Por fim, como terceiro fator, é notória a aceleração da aprendizagem das equipes das escolas quanto ao uso da tecnologia. Logo no começo do isolamento, eu me lembro de uma coordenadora pedagógica dizendo que esse momento gerou uma grande oportunidade para que os educadores se apropriassem e conhecessem mais a fundo ferramentas que já estavam disponíveis na escola, mas sendo subutilizadas. Por curiosidade, fui consultar uma pesquisa sobre o uso de tecnologia na educação publicada no ano passado pela Cetic (Centro Regional de Estudos para o Desenvolvimento da Sociedade da Informação) e alguns dados me chamaram a atenção:

  • Somente 14% das escolas públicas urbanas dispunham de plataformas voltadas para o ensino a distância;
  • 24% dos professores ainda não usavam tecnologia como ferramenta de educação;
  • 79% dos professores sentiam dificuldade para usar tecnologia em atividades pedagógicas por falta de curso específico para o uso do computador e internet nas aulas.

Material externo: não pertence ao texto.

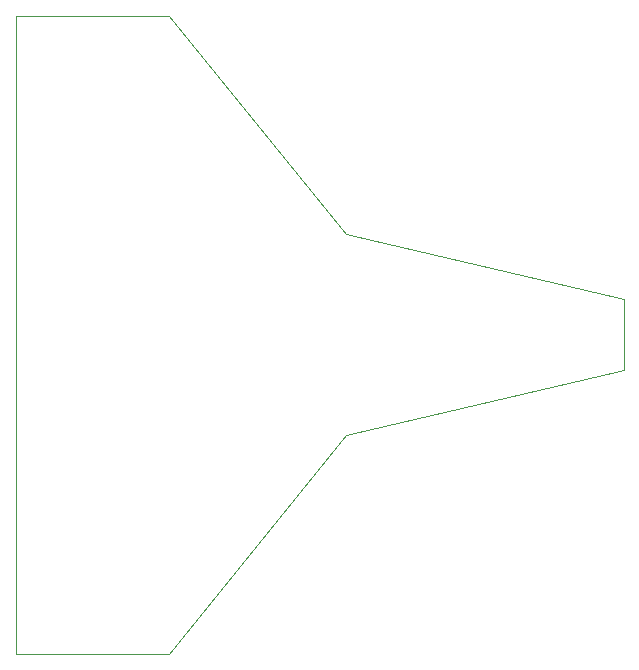
<source format=gbr>
%TF.GenerationSoftware,KiCad,Pcbnew,8.0.3*%
%TF.CreationDate,2025-04-21T22:39:19+02:00*%
%TF.ProjectId,claws,636c6177-732e-46b6-9963-61645f706362,rev?*%
%TF.SameCoordinates,Original*%
%TF.FileFunction,Profile,NP*%
%FSLAX46Y46*%
G04 Gerber Fmt 4.6, Leading zero omitted, Abs format (unit mm)*
G04 Created by KiCad (PCBNEW 8.0.3) date 2025-04-21 22:39:19*
%MOMM*%
%LPD*%
G01*
G04 APERTURE LIST*
%TA.AperFunction,Profile*%
%ADD10C,0.050000*%
%TD*%
G04 APERTURE END LIST*
D10*
X86000000Y-107000000D02*
X62500000Y-101500000D01*
X62500000Y-101500000D02*
X47500000Y-83000000D01*
X47500000Y-137000000D02*
X62500000Y-118500000D01*
X47500000Y-83000000D02*
X34500000Y-83000000D01*
X86000000Y-113000000D02*
X86000000Y-107000000D01*
X34500000Y-137000000D02*
X47500000Y-137000000D01*
X62500000Y-118500000D02*
X86000000Y-113000000D01*
X34500000Y-83000000D02*
X34500000Y-137000000D01*
M02*

</source>
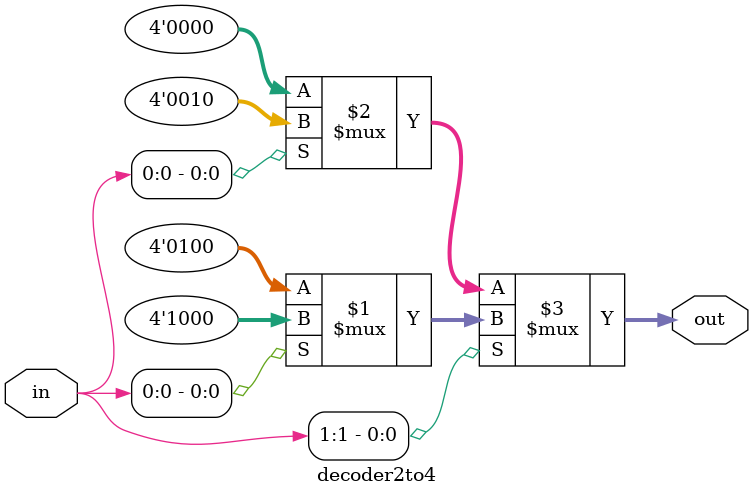
<source format=v>
`timescale 1ns / 1ps
module decoder2to4(
input wire [1:0] in,
output wire [3:0] out
    );
/* 		in[1] in[0]
			o			o
			0			1
			1			0
			1			1

*/	
assign out=in[1]?(in[0]?4'b1000:4'b0100):(in[0]?4'b0010:4'b0000);

endmodule

</source>
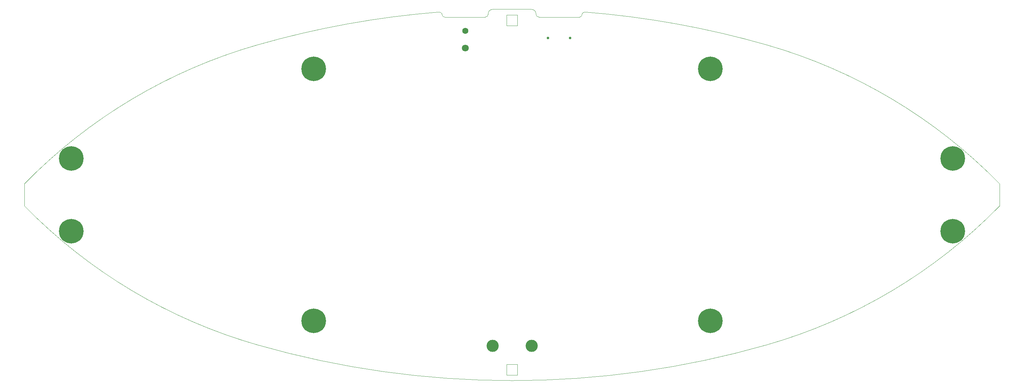
<source format=gbr>
%TF.GenerationSoftware,KiCad,Pcbnew,5.1.7-a382d34a8~87~ubuntu20.04.1*%
%TF.CreationDate,2020-11-05T15:53:10+05:30*%
%TF.ProjectId,halo,68616c6f-2e6b-4696-9361-645f70636258,v1*%
%TF.SameCoordinates,Original*%
%TF.FileFunction,Soldermask,Bot*%
%TF.FilePolarity,Negative*%
%FSLAX46Y46*%
G04 Gerber Fmt 4.6, Leading zero omitted, Abs format (unit mm)*
G04 Created by KiCad (PCBNEW 5.1.7-a382d34a8~87~ubuntu20.04.1) date 2020-11-05 15:53:10*
%MOMM*%
%LPD*%
G01*
G04 APERTURE LIST*
%TA.AperFunction,Profile*%
%ADD10C,0.050000*%
%TD*%
%ADD11C,0.650000*%
%ADD12C,1.600000*%
%ADD13C,1.800000*%
%ADD14C,6.400000*%
%ADD15C,0.800000*%
%ADD16C,3.175000*%
G04 APERTURE END LIST*
D10*
X73431896Y-62496118D02*
G75*
G02*
X120707642Y-53928265I66269656J-230949950D01*
G01*
X121541768Y-54762400D02*
G75*
G03*
X120707642Y-53928265I-834135J0D01*
G01*
X132715000Y-55245000D02*
G75*
G03*
X133477000Y-54483000I0J762000D01*
G01*
X132715000Y-55245000D02*
X122157808Y-55243390D01*
X134620000Y-53233692D02*
G75*
G03*
X133477000Y-54376692I0J-1143000D01*
G01*
X121541768Y-54762400D02*
G75*
G03*
X122157808Y-55243390I616040J154010D01*
G01*
X133477000Y-54483000D02*
X133477000Y-54376692D01*
X139700000Y-53180000D02*
G75*
G03*
X134620000Y-53233692I0J-240347211D01*
G01*
X145923000Y-54483000D02*
X145923000Y-54376692D01*
X157858232Y-54762400D02*
G75*
G02*
X158692358Y-53928265I834135J0D01*
G01*
X158692358Y-53928264D02*
G75*
G02*
X205969205Y-62493874I-18992358J-239578255D01*
G01*
X144780000Y-53233692D02*
G75*
G02*
X145923000Y-54376692I0J-1143000D01*
G01*
X139700000Y-53180000D02*
G75*
G02*
X144780000Y-53233692I0J-240347211D01*
G01*
X146685000Y-55245000D02*
G75*
G02*
X145923000Y-54483000I0J762000D01*
G01*
X157858232Y-54762400D02*
G75*
G02*
X157242192Y-55243390I-616040J154010D01*
G01*
X146685000Y-55245000D02*
X157242192Y-55243390D01*
X205969205Y-62493874D02*
G75*
G02*
X266571000Y-98721000I-37916205J-132229126D01*
G01*
X266571000Y-98721000D02*
X266571000Y-104479000D01*
X266571256Y-104479861D02*
G75*
G02*
X205969000Y-140707000I-98518256J96002861D01*
G01*
X205968733Y-140706537D02*
G75*
G02*
X139700000Y-150020000I-66268733J231106537D01*
G01*
X12828744Y-98720139D02*
G75*
G02*
X73431000Y-62493000I98518256J-96002861D01*
G01*
X139699871Y-150020519D02*
G75*
G02*
X73431000Y-140707000I129J240420519D01*
G01*
X12829000Y-98721000D02*
X12829000Y-104479000D01*
X73430795Y-140706126D02*
G75*
G02*
X12829000Y-104479000I37916205J132229126D01*
G01*
X89831000Y-134459000D02*
G75*
G03*
X89831000Y-134459000I-1717000J0D01*
G01*
X26734000Y-111075000D02*
G75*
G03*
X26734000Y-111075000I-1717000J0D01*
G01*
X141091000Y-145758000D02*
X138309000Y-145758000D01*
X138309000Y-145758000D02*
X138309000Y-148540000D01*
X138309000Y-148540000D02*
X141091000Y-148540000D01*
X141091000Y-148540000D02*
X141091000Y-145758000D01*
X193002000Y-134459000D02*
G75*
G03*
X193002000Y-134459000I-1716000J0D01*
G01*
X256100000Y-111075000D02*
G75*
G03*
X256100000Y-111075000I-1717000J0D01*
G01*
X26734000Y-92125000D02*
G75*
G03*
X26734000Y-92125000I-1717000J0D01*
G01*
X89831000Y-68741000D02*
G75*
G03*
X89831000Y-68741000I-1717000J0D01*
G01*
X256100000Y-92125000D02*
G75*
G03*
X256100000Y-92125000I-1717000J0D01*
G01*
X193002000Y-68741000D02*
G75*
G03*
X193002000Y-68741000I-1716000J0D01*
G01*
X141091000Y-54660000D02*
X138309000Y-54660000D01*
X138309000Y-54660000D02*
X138309000Y-57442000D01*
X138309000Y-57442000D02*
X141091000Y-57442000D01*
X141091000Y-57442000D02*
X141091000Y-54660000D01*
D11*
%TO.C,J2*%
X149002000Y-60706000D03*
X154782000Y-60706000D03*
%TD*%
D12*
%TO.C,J3*%
X127508000Y-58848000D03*
D13*
X127508000Y-63348000D03*
%TD*%
D14*
%TO.C,SC1*%
X25017000Y-92125000D03*
D15*
X27417000Y-92125000D03*
X26714056Y-93822056D03*
X25017000Y-94525000D03*
X23319944Y-93822056D03*
X22617000Y-92125000D03*
X23319944Y-90427944D03*
X25017000Y-89725000D03*
X26714056Y-90427944D03*
%TD*%
D14*
%TO.C,SC2*%
X88114000Y-68741000D03*
D15*
X90514000Y-68741000D03*
X89811056Y-70438056D03*
X88114000Y-71141000D03*
X86416944Y-70438056D03*
X85714000Y-68741000D03*
X86416944Y-67043944D03*
X88114000Y-66341000D03*
X89811056Y-67043944D03*
%TD*%
D14*
%TO.C,SC3*%
X191286000Y-68741000D03*
D15*
X193686000Y-68741000D03*
X192983056Y-70438056D03*
X191286000Y-71141000D03*
X189588944Y-70438056D03*
X188886000Y-68741000D03*
X189588944Y-67043944D03*
X191286000Y-66341000D03*
X192983056Y-67043944D03*
%TD*%
D14*
%TO.C,SC4*%
X254383000Y-92125000D03*
D15*
X256783000Y-92125000D03*
X256080056Y-93822056D03*
X254383000Y-94525000D03*
X252685944Y-93822056D03*
X251983000Y-92125000D03*
X252685944Y-90427944D03*
X254383000Y-89725000D03*
X256080056Y-90427944D03*
%TD*%
D14*
%TO.C,SC5*%
X254383000Y-111075000D03*
D15*
X256783000Y-111075000D03*
X256080056Y-112772056D03*
X254383000Y-113475000D03*
X252685944Y-112772056D03*
X251983000Y-111075000D03*
X252685944Y-109377944D03*
X254383000Y-108675000D03*
X256080056Y-109377944D03*
%TD*%
D14*
%TO.C,SC6*%
X191286000Y-134459000D03*
D15*
X193686000Y-134459000D03*
X192983056Y-136156056D03*
X191286000Y-136859000D03*
X189588944Y-136156056D03*
X188886000Y-134459000D03*
X189588944Y-132761944D03*
X191286000Y-132059000D03*
X192983056Y-132761944D03*
%TD*%
D14*
%TO.C,SC7*%
X88114000Y-134459000D03*
D15*
X90514000Y-134459000D03*
X89811056Y-136156056D03*
X88114000Y-136859000D03*
X86416944Y-136156056D03*
X85714000Y-134459000D03*
X86416944Y-132761944D03*
X88114000Y-132059000D03*
X89811056Y-132761944D03*
%TD*%
D14*
%TO.C,SC8*%
X25017000Y-111075000D03*
D15*
X27417000Y-111075000D03*
X26714056Y-112772056D03*
X25017000Y-113475000D03*
X23319944Y-112772056D03*
X22617000Y-111075000D03*
X23319944Y-109377944D03*
X25017000Y-108675000D03*
X26714056Y-109377944D03*
%TD*%
D16*
%TO.C,P5*%
X144780000Y-140970000D03*
X134620000Y-140970000D03*
%TD*%
M02*

</source>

Praticamente todos os educadores com quem tenho conversado mencionam o uso extensivo de Facebook, Instagram, Whatsapp e Google Classroom. Tais ferramentas tornaram-se pontes fundamentais para que todos os atores da comunidade escolar pudessem dar continuidade a suas conversas, trocas, seus aprendizados. Tudo indica que as equipes ampliaram significativamente seu conhecimento e sua criatividade no uso desses recursos.

Quero reforçar que seria um equívoco tentar omitir o colossal desafio que temos pela frente, mas acho que é nosso papel saber reconhecer as oportunidades que estão sendo aproveitadas e, acima de tudo, reconhecer o esforço, a determinação e a contagiante resiliência dos nossos professores, gestores e demais profissionais da educação.